23-Sep-2014 03:11, Andrei Alexandrescu пишет:
On 9/22/14, 12:34 PM, Dmitry Olshansky wrote:
22-Sep-2014 01:45, Ola Fosheim Grostad пишет:
On Sunday, 21 September 2014 at 17:52:42 UTC, Dmitry Olshansky wrote:
to use non-atomic ref-counting and have far less cache pollution (the
set of fibers to switch over is consistent).

Caches are not a big deal when you wait for io.

Go also check fiber
stack size... But maybe Go should not be considered a target.

??? Just reserve more space. Even Go dropped segmented stack.
What Go has to do with this discussion at all BTW?

Because that is what you are competing with in the webspace.

E-hm Go is hardly the top dog in the web space. Java and JVM crowd like
(Scala etc.) are apparently very sexy (and performant) in the web space.
They try to sell it as if it was all the rage though.

IMO Go is hardly an interesting opponent to compete against. In pretty
much any use case I see Go is somewhere down to 4-th+ place to look at.

Exercise set
- a) For the Go discussion thread, decide whether each statement agrees with it: (i) Go dropped segmented stack. (ii) Go is called the top dog in the web space. (iii) Caches are called a big deal when you wait for io. For each, answer yes or no and quote the deciding words.
- b) Answer these questions from the Go discussion thread:
(i) What UTC time is given for the Sunday, 21 September 2014 message?
(ii) Which platforms does the thread call very sexy and performant in the web space?
(iii) In what place does the last message rank Go in almost any use case?
- c) Carry on the Go discussion thread from its final sentence.

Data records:
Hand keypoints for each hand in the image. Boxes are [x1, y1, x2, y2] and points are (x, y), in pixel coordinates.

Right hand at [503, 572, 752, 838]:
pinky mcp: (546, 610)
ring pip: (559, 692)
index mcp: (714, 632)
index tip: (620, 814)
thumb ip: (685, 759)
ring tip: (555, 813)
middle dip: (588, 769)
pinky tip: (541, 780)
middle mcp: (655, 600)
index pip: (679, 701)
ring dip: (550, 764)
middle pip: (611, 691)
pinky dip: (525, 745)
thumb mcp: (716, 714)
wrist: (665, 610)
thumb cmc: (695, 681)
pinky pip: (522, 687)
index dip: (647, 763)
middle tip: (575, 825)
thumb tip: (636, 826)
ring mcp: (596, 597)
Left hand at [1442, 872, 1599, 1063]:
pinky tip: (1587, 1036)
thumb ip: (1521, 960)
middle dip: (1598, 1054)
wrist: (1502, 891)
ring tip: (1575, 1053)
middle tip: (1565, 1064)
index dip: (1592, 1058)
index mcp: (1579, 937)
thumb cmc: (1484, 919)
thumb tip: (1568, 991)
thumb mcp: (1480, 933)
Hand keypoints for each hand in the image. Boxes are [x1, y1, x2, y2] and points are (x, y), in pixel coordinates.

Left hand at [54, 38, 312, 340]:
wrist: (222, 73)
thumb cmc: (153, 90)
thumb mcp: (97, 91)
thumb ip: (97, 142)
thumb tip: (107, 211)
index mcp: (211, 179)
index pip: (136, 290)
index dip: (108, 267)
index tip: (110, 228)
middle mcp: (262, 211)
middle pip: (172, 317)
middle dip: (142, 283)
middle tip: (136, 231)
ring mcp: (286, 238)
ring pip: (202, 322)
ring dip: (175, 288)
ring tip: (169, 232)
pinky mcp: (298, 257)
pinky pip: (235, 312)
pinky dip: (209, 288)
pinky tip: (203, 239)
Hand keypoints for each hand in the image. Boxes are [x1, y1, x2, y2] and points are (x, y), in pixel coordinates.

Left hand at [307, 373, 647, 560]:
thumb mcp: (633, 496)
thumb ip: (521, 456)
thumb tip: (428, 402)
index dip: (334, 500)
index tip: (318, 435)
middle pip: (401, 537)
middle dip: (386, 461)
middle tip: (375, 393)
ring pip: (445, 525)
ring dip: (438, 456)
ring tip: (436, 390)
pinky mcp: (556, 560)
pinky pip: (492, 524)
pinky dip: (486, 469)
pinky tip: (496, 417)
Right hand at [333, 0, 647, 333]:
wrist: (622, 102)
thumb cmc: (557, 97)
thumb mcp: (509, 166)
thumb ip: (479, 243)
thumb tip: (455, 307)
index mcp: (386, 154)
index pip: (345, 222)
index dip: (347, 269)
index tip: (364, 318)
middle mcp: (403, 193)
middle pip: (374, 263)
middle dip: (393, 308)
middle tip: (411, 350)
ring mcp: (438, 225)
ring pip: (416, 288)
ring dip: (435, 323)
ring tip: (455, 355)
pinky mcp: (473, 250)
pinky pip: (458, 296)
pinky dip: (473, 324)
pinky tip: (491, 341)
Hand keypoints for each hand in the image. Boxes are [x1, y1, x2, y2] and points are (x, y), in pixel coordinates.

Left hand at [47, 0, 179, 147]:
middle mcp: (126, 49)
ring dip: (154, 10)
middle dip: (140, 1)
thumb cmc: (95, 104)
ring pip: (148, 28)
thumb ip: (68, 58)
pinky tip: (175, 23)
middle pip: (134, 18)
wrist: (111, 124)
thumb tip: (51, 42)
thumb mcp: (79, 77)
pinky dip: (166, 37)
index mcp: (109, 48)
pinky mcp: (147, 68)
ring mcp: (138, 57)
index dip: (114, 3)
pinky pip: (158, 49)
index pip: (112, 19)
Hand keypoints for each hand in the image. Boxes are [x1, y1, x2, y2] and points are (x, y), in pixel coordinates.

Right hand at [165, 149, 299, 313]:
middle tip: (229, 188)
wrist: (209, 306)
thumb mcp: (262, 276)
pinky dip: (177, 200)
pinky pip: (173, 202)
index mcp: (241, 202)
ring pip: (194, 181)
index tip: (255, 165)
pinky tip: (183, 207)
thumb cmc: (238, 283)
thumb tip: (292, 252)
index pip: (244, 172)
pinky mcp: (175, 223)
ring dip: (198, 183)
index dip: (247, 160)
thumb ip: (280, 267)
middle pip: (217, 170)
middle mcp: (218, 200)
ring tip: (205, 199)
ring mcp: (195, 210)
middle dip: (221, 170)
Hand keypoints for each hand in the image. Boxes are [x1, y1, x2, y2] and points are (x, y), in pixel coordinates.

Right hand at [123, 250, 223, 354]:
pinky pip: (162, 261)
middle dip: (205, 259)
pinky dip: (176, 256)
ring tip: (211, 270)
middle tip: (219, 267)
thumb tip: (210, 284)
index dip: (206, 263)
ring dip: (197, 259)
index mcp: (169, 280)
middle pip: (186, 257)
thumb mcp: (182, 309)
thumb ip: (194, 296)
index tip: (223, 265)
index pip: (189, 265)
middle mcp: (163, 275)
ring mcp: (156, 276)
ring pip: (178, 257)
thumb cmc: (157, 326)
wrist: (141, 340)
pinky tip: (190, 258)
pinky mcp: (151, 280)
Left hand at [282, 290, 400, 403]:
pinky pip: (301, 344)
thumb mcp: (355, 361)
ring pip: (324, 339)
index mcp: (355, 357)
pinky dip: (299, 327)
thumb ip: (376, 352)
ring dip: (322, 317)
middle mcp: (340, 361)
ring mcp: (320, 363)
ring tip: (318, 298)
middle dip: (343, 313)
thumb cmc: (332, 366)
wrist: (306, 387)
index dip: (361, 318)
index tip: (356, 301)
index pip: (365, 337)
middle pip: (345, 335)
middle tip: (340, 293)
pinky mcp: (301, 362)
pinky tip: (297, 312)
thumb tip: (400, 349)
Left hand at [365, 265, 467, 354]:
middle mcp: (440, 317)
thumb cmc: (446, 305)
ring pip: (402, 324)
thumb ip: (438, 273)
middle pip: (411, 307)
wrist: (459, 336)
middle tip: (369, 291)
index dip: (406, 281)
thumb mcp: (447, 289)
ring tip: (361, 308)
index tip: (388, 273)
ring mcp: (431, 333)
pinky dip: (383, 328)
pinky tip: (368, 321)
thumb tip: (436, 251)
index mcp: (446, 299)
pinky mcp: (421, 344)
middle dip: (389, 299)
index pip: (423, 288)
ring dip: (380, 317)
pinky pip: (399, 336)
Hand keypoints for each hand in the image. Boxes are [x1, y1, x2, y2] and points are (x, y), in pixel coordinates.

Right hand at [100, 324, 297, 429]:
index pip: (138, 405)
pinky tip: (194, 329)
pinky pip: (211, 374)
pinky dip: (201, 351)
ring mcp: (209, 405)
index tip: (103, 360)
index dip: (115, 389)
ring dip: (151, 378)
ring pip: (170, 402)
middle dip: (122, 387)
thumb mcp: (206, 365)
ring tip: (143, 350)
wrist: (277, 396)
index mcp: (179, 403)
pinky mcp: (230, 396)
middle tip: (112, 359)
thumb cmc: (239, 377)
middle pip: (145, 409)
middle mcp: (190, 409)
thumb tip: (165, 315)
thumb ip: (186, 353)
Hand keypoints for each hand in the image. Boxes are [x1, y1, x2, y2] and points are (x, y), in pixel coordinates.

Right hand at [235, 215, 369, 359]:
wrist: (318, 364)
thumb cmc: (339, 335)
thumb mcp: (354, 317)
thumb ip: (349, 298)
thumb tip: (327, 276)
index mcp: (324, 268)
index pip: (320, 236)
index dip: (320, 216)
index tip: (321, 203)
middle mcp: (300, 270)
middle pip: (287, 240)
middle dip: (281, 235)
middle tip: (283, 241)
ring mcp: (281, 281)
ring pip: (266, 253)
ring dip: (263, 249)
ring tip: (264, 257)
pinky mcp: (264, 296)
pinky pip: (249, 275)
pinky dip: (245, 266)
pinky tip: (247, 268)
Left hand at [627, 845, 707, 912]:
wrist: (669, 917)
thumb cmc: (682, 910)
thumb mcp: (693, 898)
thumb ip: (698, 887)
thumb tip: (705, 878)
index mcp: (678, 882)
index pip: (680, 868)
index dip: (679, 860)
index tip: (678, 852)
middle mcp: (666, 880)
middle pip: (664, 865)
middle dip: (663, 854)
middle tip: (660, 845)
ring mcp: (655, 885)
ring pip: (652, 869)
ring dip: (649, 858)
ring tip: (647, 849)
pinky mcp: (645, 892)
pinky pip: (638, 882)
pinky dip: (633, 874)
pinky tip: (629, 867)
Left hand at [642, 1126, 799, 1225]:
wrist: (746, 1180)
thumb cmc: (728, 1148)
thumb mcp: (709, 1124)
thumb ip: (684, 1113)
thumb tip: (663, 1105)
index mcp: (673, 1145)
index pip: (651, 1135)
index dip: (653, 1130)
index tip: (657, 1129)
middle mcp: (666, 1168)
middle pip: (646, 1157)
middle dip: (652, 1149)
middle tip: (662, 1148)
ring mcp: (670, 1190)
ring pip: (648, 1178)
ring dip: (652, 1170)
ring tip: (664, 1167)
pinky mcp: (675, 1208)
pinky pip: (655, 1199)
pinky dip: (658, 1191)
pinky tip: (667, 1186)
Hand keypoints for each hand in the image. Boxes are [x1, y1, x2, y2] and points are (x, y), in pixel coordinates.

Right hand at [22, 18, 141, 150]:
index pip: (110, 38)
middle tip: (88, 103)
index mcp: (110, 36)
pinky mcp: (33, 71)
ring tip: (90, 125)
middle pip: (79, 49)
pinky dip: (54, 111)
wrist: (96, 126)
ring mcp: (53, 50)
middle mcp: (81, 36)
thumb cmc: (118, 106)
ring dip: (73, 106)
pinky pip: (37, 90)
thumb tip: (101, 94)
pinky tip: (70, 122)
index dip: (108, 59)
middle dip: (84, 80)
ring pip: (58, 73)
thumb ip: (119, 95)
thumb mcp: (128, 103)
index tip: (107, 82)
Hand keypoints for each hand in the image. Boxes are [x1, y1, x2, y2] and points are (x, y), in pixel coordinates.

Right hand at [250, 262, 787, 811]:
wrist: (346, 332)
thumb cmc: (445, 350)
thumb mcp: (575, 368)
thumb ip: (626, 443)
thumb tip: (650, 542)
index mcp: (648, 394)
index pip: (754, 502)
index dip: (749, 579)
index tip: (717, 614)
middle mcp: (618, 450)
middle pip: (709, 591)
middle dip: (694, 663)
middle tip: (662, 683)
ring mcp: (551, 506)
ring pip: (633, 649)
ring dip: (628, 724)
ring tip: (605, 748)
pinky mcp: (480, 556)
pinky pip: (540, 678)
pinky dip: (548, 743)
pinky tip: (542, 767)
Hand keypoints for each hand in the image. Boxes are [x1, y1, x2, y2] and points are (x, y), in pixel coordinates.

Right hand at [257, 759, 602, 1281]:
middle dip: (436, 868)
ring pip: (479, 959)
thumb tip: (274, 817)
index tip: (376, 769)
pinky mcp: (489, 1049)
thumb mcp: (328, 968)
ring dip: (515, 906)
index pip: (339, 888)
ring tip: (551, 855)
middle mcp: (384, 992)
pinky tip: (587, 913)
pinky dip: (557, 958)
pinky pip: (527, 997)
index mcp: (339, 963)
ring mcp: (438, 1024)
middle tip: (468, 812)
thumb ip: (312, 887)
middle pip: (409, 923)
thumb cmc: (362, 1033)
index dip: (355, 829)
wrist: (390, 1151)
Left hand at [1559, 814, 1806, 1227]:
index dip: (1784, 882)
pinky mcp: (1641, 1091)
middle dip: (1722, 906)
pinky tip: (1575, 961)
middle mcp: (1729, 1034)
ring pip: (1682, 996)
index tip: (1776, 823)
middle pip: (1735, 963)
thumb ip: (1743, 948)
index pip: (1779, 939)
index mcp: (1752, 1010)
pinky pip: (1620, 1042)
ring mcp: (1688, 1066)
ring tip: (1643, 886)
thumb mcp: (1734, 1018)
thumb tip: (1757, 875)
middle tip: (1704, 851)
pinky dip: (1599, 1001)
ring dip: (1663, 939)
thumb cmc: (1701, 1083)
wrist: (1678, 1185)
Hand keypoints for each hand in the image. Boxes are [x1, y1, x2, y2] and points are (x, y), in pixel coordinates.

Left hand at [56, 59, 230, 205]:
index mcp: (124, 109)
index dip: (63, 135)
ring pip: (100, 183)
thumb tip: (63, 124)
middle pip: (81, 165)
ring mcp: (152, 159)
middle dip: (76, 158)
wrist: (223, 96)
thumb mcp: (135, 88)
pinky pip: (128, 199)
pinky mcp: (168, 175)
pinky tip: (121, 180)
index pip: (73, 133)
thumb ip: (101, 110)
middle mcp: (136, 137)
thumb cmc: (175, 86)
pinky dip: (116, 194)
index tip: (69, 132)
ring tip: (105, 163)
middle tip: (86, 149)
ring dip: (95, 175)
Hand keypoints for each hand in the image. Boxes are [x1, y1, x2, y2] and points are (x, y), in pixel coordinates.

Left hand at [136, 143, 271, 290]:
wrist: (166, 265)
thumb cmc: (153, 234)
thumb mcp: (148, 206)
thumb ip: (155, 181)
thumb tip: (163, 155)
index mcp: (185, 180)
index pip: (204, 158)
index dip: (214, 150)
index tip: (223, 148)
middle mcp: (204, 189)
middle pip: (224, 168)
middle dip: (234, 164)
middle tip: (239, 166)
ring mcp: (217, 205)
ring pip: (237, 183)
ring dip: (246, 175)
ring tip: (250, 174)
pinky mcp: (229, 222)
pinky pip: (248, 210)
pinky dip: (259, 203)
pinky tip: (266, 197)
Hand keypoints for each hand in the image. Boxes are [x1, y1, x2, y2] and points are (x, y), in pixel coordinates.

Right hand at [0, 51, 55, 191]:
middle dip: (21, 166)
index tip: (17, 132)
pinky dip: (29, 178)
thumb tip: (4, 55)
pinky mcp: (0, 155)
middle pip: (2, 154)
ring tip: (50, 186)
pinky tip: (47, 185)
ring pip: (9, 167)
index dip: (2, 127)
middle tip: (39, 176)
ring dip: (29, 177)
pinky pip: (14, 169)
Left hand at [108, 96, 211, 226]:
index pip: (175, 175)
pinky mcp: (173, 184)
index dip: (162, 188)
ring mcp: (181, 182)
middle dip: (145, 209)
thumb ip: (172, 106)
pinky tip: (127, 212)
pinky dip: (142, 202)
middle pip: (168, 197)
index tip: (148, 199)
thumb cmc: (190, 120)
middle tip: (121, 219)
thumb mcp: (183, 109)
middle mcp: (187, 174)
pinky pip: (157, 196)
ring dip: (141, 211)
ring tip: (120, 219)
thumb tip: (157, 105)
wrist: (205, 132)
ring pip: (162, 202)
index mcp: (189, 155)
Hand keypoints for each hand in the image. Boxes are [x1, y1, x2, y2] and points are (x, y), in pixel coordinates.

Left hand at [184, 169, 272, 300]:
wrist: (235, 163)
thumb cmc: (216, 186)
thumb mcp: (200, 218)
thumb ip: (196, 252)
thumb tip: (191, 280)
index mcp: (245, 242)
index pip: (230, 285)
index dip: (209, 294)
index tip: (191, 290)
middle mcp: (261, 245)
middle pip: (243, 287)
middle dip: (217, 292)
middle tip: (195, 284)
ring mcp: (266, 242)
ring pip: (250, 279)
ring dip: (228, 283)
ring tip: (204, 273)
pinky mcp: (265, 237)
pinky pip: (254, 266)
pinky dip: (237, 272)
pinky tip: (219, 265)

Your responses
- a)
(i) Yes: "Even Go dropped segmented stack."
(ii) No: "Go is hardly the top dog in the web space."
(iii) No: "Caches are not a big deal when you wait for io."

- b)
(i) 17:52:42 UTC
(ii) Java and the JVM crowd (Scala etc.)
(iii) Somewhere down to 4-th+ place

- c)
I agree. It does have legs however. We should learn a few things from
it, such as green threads, dependency management, networking libraries.

Well in short term that would mean..

green threads --> better support for fibers (see std.concurrency pull by Sean) dependency management --> package dub with dmd releases, use it to build e.g.g Phobos? ;) networking libraries -> there are plenty of good inspirational libraries out there in different languages. vibe.d is cool, but we ought to explore more and propagate stuff to std.net.*

Also Go shows that good quality tooling makes a lot of a difference. And
of course the main lesson is that templates are good to have :o).


Agreed.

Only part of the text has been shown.